İktidar ve o iktidardan güç alan baskıcı kimseler yerleşik fikirlerin eleştirilmesine o kadar kapalı ki bir eleştiri duyduklarında bunu hakaretten ayırt edemiyorlar. Oysa hakaret addedilen şey, bir arada yaşayan insanların her gün karşılaşmak zorunda oldukları bir fikir ayrılığından ibaret. Fakat kendi mukaddesini toplumun geri kalanına dayatan bir iktidarın gözünden bakıldığında bu farklılık, daha çok bir itaatsizlik, başka bir deyişle kendi iktidarına bir hakaret anlamı taşıyor ve bu eleştirilerin sahiplerini tutuklayarak ya da hedef göstererek cezalandırmayı kendinde hak görüyor. 

Hedef gösterme 

Bahsedilen eser, altında yer alan açıklamasında da anlatıldığı üzere, “dinin toplumsal mizojininin en büyük motivasyonu olarak kurgulanmış” olmasından yola çıkarak Kâbe görseline yer veriyor. Bu eleştiri, bu din etrafında kurgulanan toplumsal düzene uyum sağlaması beklenerek sınırlandırılmış, bu din gerekçe gösterilerek susturulmuş, dışlanmış kadın ve LGBTİ+lar başta olmak üzere herkesin yapmaya hakkının olduğu meşru ve zararsız bir eleştiridir. Bu eleştiriye katılmayanların verebileceği tek meşru tepki ise buna karşı argümanlarını sunmaktır; eleştirinin sahiplerini “sapkın” olarak hedef göstermek, tutuklamak değil.

Protestolar ilk başladığında Melih Bulu’nun ifadesiyle protestolarda başı çekenler üniversite dışından gelen, üniversiteyle hiçbir bağı olmayan provokatörlerdi. Eylemciler, polis şiddetini meşrulaştırmak adına hem medya hem iktidar tarafından “terörist” olarak damgalandı. Ardından sergi sebebiyle tutuklanan öğrenciler ise “sapkın” olarak hedef gösterildi. İstanbul Valiliği, yaptığı açıklamada, aramalarda LGBTİ+ bayrakları “ele geçirdiklerini” bildirdi. Bu, yine LGBTİ+ları kriminalize etmeye yönelik, ortada bir suç varmış izlenimi yaratmaya çalışan yanıltıcı bir açıklamaydı. 

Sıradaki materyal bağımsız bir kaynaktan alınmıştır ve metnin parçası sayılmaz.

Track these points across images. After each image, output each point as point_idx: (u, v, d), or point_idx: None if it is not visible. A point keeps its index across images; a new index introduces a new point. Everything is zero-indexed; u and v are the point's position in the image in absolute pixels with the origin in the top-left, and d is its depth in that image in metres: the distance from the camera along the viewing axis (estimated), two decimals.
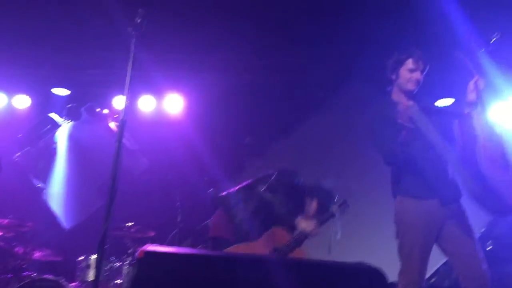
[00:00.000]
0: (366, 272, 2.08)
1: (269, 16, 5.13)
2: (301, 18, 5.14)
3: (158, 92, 6.10)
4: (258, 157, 6.30)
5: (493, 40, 2.82)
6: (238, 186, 4.24)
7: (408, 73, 3.08)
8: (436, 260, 5.74)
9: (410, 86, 3.08)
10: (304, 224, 3.87)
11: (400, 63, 3.11)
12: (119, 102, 5.94)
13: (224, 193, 4.26)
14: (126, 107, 2.76)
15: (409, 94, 3.11)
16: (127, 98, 2.76)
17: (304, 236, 3.85)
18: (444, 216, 2.94)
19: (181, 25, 5.17)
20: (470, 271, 2.87)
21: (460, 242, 2.91)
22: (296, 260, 3.12)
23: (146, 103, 6.10)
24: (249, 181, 4.17)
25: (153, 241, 4.98)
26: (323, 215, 3.96)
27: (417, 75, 3.08)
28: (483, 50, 3.03)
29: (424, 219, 2.92)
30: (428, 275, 5.86)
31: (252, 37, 5.40)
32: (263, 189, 4.05)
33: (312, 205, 4.01)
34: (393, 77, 3.14)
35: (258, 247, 3.74)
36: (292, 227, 3.91)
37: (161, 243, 4.78)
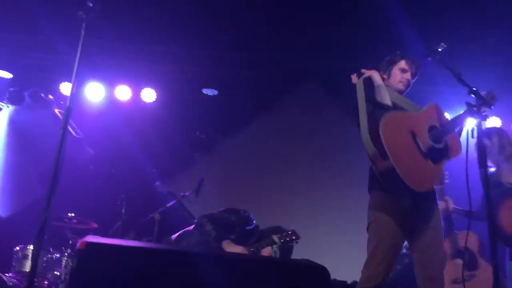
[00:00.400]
0: (310, 268, 2.12)
1: (225, 12, 5.11)
2: (257, 17, 5.15)
3: (107, 80, 5.94)
4: (208, 151, 6.29)
5: (440, 48, 2.91)
6: (178, 233, 4.35)
7: (400, 73, 3.14)
8: None
9: (400, 86, 3.13)
10: (229, 248, 3.95)
11: (393, 63, 3.17)
12: (66, 88, 5.74)
13: (171, 237, 4.35)
14: (72, 94, 2.67)
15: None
16: (73, 85, 2.66)
17: None
18: (417, 214, 2.96)
19: (135, 13, 5.05)
20: (429, 271, 2.90)
21: (427, 241, 2.94)
22: (242, 256, 3.14)
23: (95, 91, 5.92)
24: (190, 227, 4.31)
25: (96, 233, 4.86)
26: (260, 242, 4.05)
27: (408, 75, 3.14)
28: (429, 59, 3.13)
29: (396, 214, 2.93)
30: None
31: (207, 32, 5.36)
32: (204, 215, 4.20)
33: (267, 250, 4.09)
34: (385, 76, 3.19)
35: None
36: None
37: (104, 235, 4.67)
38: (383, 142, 2.75)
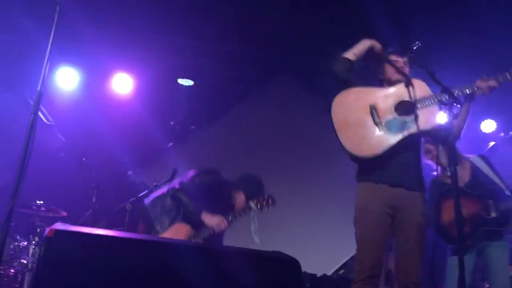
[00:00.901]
0: (281, 260, 2.13)
1: (202, 3, 5.06)
2: (235, 8, 5.12)
3: (80, 66, 5.81)
4: (182, 142, 6.25)
5: (415, 47, 2.95)
6: (154, 196, 4.34)
7: (391, 65, 3.15)
8: (345, 253, 6.04)
9: (397, 76, 3.13)
10: (207, 220, 3.94)
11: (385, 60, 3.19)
12: (37, 72, 5.60)
13: (145, 203, 4.34)
14: (44, 78, 2.61)
15: None
16: (45, 69, 2.60)
17: (208, 231, 3.97)
18: (401, 204, 2.97)
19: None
20: (407, 264, 2.93)
21: (407, 235, 2.96)
22: (213, 247, 3.13)
23: (67, 77, 5.77)
24: (165, 188, 4.29)
25: (65, 221, 4.77)
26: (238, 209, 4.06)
27: (400, 63, 3.14)
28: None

Tüm bu damgalamalar, Boğaziçi’nde kaybettiklerini gayet farkında oldukları meşruiyeti kazanmaya yönelik beyhude bir çabadan ibaret. Bununla birlikte bu ithamlar sayesinde insan haklarını askıya almaları için de gerekli meşruiyeti sağlayacaklarını düşünüyorlar. Hem polis şiddeti hem tutuklamalar, eylemcilerin “terörist” ya da “sapkın” olmaları üzerinden haklı hale getirilmeye çalışılıyor. İster “sapkın” desinler ister “terörist”, ne polis şiddetini ne antidemokratik kayyum atamasını ne de tutuklamaları meşrulaştıramayacaklar. 

Tutuklanan arkadaşlarımız derhal serbest bırakılmasını ve LGBTİ+lara yönelik saldırıların sonlandırılmasını talep ediyoruz. LGBTİ+ hakları insan haklarıdır!